The biggest difference in a current strategic protectorate, Taiwan, and Greenland is that Taiwan saw the China threat and didn’t feel safe. Greenland doesn’t yet see the threat and does feel safe. Greenland is tied to Denmark, Denmark is in NATO, the US will protect NATO because no one else in NATO can. That’s the reasoning.

So has it occurred to you that the guarantee of the US defending NATO being less ironclad may be a good thing?

The US has slowly been moving to more of a directed protectorate model anyway. Taiwan, South Korea, Japan, Israel, Saudi Arabia, and several Pacific islands fall into this. The US provides them with security, with the understanding that they don’t upset the US too badly. They don’t sell things without the US okaying it, they don’t form alliances without US consent, several of them are obligated to pay much of the cost for US basing on their turf. A sugar daddy relationship. Eastern Europe is essentially going in the same direction. Western Europe knows it’s been running around on the sugar daddy and then claiming to have a headache when he’s in town. It won’t last. Greenland needs to be made aware of that, for our benefit and theirs.
Yes. The clarity about the lack of reliability of the United States "guarantee" has some positive aspects to it. There are negative aspects as well to the perception we are an erratic and unreliable partner.
 
One important question I haven’t seen the “America is subsidizing Europe’s defense” crowd really be forced to defend is whether or not we actually need to do as much defense spending and world policing as we do. There’s this insistence that we spend on the defense of other nations and are thus owed something in return, but what exactly are we spending that money on?

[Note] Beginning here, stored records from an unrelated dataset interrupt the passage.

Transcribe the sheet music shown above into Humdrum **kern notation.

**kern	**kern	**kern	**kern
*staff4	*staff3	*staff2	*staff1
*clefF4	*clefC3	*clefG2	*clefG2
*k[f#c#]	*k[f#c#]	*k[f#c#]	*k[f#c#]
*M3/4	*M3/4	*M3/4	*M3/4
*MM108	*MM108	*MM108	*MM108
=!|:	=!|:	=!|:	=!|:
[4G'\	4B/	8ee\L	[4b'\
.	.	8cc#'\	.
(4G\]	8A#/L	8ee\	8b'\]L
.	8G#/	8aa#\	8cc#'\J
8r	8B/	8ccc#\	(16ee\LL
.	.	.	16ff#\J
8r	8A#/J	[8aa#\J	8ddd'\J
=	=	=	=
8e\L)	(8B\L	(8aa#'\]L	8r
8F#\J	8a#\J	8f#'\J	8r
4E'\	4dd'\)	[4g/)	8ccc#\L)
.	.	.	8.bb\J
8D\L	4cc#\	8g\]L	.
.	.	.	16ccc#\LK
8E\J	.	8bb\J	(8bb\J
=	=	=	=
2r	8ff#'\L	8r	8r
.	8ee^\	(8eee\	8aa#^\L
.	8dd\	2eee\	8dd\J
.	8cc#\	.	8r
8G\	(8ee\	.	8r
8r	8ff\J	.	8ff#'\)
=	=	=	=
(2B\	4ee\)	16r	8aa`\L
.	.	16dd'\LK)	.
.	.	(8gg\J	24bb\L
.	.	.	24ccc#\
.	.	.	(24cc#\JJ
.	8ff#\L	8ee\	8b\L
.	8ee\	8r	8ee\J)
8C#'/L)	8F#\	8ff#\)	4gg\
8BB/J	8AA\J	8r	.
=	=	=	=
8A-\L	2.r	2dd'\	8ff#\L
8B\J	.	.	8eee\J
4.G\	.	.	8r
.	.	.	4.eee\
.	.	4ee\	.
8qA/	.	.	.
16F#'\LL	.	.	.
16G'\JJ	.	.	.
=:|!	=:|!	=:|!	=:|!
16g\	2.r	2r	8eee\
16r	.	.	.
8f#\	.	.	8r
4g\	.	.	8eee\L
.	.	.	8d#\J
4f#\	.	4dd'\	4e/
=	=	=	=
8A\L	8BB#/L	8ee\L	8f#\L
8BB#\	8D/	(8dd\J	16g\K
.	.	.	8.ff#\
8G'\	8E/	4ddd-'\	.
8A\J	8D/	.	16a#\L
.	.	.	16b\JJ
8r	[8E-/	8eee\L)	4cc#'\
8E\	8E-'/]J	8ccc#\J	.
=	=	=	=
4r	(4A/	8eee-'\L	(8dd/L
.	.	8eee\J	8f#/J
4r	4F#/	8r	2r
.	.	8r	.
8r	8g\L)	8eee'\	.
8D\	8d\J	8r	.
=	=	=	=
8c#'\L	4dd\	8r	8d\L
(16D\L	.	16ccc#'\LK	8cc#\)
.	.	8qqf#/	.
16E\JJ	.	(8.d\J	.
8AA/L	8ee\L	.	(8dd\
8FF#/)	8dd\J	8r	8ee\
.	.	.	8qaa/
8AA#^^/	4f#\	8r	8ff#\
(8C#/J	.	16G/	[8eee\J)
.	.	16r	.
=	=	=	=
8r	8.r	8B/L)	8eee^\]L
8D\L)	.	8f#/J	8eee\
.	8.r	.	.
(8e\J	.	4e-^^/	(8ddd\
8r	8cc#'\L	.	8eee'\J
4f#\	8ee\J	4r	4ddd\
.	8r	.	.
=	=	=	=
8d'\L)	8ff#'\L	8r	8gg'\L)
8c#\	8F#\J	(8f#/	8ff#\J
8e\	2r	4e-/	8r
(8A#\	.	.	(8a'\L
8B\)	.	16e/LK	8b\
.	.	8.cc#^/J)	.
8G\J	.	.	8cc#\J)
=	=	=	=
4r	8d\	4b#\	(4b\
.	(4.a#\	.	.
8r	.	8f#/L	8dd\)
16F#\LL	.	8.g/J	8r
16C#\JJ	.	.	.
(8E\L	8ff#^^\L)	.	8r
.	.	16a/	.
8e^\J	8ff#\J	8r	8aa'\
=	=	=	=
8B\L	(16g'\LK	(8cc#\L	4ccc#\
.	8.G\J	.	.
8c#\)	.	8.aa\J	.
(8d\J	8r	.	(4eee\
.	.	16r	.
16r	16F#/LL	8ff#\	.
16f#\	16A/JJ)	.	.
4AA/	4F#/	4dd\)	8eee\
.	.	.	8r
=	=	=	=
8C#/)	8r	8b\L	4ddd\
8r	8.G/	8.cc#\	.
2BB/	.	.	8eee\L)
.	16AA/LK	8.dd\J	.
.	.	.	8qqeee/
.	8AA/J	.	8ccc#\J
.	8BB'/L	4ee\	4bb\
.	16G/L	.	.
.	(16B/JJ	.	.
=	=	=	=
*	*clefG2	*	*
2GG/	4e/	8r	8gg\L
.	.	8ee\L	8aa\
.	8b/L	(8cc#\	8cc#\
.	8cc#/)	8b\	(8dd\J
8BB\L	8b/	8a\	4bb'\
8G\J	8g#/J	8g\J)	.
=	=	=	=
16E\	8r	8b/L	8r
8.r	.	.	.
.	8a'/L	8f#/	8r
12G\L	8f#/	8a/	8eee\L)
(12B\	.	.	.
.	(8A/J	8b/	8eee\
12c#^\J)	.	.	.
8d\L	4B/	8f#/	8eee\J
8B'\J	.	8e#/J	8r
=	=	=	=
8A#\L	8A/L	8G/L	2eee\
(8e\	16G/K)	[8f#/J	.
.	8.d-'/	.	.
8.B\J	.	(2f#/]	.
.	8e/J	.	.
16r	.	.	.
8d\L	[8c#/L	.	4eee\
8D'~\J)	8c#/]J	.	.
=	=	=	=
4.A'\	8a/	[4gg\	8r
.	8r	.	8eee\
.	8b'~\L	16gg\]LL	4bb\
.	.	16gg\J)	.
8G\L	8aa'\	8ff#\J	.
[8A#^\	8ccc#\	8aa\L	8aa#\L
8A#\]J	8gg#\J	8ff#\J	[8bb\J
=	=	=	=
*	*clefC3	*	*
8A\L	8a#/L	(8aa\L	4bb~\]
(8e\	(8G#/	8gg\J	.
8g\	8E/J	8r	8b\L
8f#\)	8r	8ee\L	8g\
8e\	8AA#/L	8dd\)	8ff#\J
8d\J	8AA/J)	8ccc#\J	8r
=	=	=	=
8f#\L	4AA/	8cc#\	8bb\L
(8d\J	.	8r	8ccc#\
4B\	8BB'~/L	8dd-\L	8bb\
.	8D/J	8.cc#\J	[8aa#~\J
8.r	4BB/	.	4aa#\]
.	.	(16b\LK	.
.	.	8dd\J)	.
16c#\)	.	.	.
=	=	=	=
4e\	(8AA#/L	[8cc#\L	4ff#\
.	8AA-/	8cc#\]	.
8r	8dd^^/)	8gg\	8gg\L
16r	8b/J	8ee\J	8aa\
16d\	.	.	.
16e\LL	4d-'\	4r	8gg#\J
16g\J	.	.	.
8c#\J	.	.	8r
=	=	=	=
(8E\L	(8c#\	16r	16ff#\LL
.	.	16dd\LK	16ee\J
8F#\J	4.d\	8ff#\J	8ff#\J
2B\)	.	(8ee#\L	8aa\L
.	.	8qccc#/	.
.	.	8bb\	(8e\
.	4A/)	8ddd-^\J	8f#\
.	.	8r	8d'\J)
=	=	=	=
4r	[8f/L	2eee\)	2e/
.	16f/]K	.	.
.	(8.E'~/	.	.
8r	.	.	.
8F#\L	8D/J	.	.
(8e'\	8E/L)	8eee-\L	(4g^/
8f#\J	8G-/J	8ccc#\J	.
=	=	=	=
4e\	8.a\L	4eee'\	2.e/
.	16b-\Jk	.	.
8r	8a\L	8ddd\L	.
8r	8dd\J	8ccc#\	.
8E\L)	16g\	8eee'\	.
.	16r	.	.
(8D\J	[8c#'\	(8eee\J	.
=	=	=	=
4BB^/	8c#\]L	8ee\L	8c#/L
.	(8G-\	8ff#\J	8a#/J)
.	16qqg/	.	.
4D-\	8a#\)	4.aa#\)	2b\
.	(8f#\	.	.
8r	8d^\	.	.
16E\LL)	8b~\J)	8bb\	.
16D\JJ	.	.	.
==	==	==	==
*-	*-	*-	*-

Is the Russian army that is still struggling to take hold of one non-NATO country really about to take over Europe next week if we stop “subsidizing their defense” or are we just spending too much? Europe is not in our debt, we just decided that we will spend so much money on being the top dog that we took on the role of permanent protector. And over the past 50 years, there hasn’t been a ton of ROI on that spending as all we’ve managed to do is blow up some people in the Middle East.